Está aberta a temporada de acirrada competição pela extração de informações das pesquisas de opinião. Contudo, diante da elevadíssima proporção de brancos, nulos e indecisos — sobretudo nos cenários que excluem Lula da corrida —, traçar cenários a partir dessas pesquisas de intenção de voto é tarefa ainda mais árdua do que extrair leite de pedra.
Até agora as pesquisas serviram para revelar três características do eleitorado brasileiro: primeiramente, ainda há muita gente que apoia Lula, seja por serem lulistas ferrenhos, seja porque a prisão do ex-presidente e a liberdade de políticos envolvidos em corrupção, mas que ainda gozam da imunidade a eles conferida por lei, lhes parecem gravemente injustas.
Esse, aliás, parece ter sido o motivo para que Lula tenha crescido em todas as pesquisas divulgadas na última semana. A segunda característica é que a capacidade que Lula tem para transferir votos para Fernando Haddad aparenta ser, por ora, limitada. Claro que tal leitura pode ser prematura a depender do desenrolar das próximas semanas.
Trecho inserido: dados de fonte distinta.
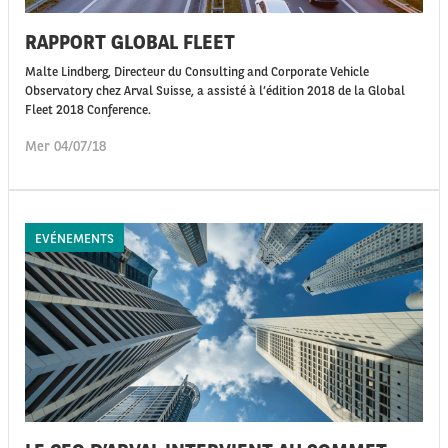
RAPPORT GLOBAL FLEET
Malte Lindberg, Directeur du Consulting and Corporate Vehicle
Observatory chez Arval Suisse, a assisté à l’édition 2018 de la Global
Fleet 2018 Conference.
Mer 04/07/18
EVÉNEMENTS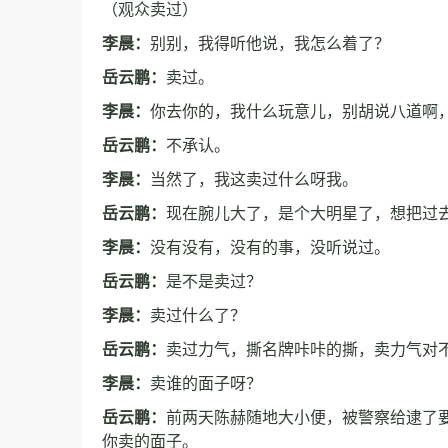
（观众卖过）
李晨：
别别，我得听他说，我怎么着了？
岳云鹏：
卖过。
李晨：
你去你的，我什么玩意儿，别胡说八道啊
岳云鹏：
不承认。
李晨：
当然了，我这卖过什么呀我。
岳云鹏：
现在腕儿大了，是个大明星了，想把过
李晨：
没有没有，没有的事，没听说过。
岳云鹏：
是不是卖过？
李晨：
卖过什么了？
岳云鹏：
卖过力气，撕名牌咔咔的撕，卖力气对
李晨：
卖谁的面子呀？
岳云鹏：
前两天陈赫随地大小便，被警察给逮了要
你卖的面子。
Não é difícil imaginar um segundo turno disputado entre Bolsonaro e Haddad, caso em que teremos um referendo sobre o PT com um leve odor de 1989 e um fortíssimo cheiro de que a governabilidade do país pós-eleições poderá ficar severamente comprometida.
Por fim, as pesquisas mostram que o eleitor brasileiro simplesmente ignorou os dois debates presidenciais televisionados até agora.
Tal constatação pouco espanta, visto que a fictícia Ursal foi a estrela do primeiro, e a intensa discussão entre Marina e Bolsonaro a marca do segundo — com marineiros e bolsonaristas defendendo as virtudes de seus respectivos candidatos. Surpresa fiquei com os tímidos comentários a respeito da combativa Marina, inexistente nas eleições de 2014. Soube ela enfrentar o capitão com firmeza jamais vista, o que a coloca em excelente posição para encará-lo em eventual segundo turno. O grande desafio de Marina é chegar ao segundo turno com a pouca exposição que terá na TV.
Sobre o tempo de TV: entusiastas de Alckmin acreditam que seus 18 minutos poderão impulsionar substancialmente sua candidatura, sobretudo se souber usá-los bem — sempre um desafio. Como escrevi na semana passada neste espaço, Alckmin, assim como outros presidenciáveis, ainda precisa mostrar que sabe conversar com o eleitorado de forma simples expondo temas complexos. Até agora, sua linguagem e o uso excessivo de dados e estatísticas tendem a alienar o eleitor médio brasileiro, que, afinal, quer ouvir propostas concretas sobre os problemas que enfrenta diariamente — a violência, o acesso à educação, o acesso à saúde, as chances de conseguir um emprego. A pesquisa do Datafolha revelou que Alckmin tem bom desempenho no segundo turno, desempenho esse que pode ser impulsionado pela migração de eleitores de Alvaro Dias e Henrique Meirelles para o candidato do PSDB. Contudo, para tanto é necessário que ele se estabeleça firmemente no território dos dois dígitos nas pesquisas, algo que até agora não conseguiu alcançar. A julgar pelo desinteresse dos eleitores nos debates revelado pelas pesquisas, é possível que o bônus televisivo de Alckmin esteja sendo um tanto exagerado por alguns analistas.
Retomando a extração de leite de pedra que intitula este artigo, estarão os mercados plenamente engajados nesse exercício daqui até pelo menos o final de setembro. Apesar da abundância de notícias mundo afora — a crise na Turquia, a crise migratória da Venezuela, a guerra comercial entre a China e os EUA, as chances de que os EUA decidam impor sobretaxas sobre automóveis, acirrando as tensões com aliados —, os mercados, como era de esperar, estão grudados nas pesquisas, todas as pesquisas.
Muitas instituições acompanham não apenas as divulgações dos grandes institutos como Ibope e Datafolha, mas encomendam pesquisas próprias, talhadas para atender a suas necessidades. O dólar e a bolsa permanecerão, portanto, reféns do imponderável. Afinal, com o número expressivo de brancos, nulos e indecisos em ampla evidência, haverá mais ruído do que sinal até a véspera das eleições.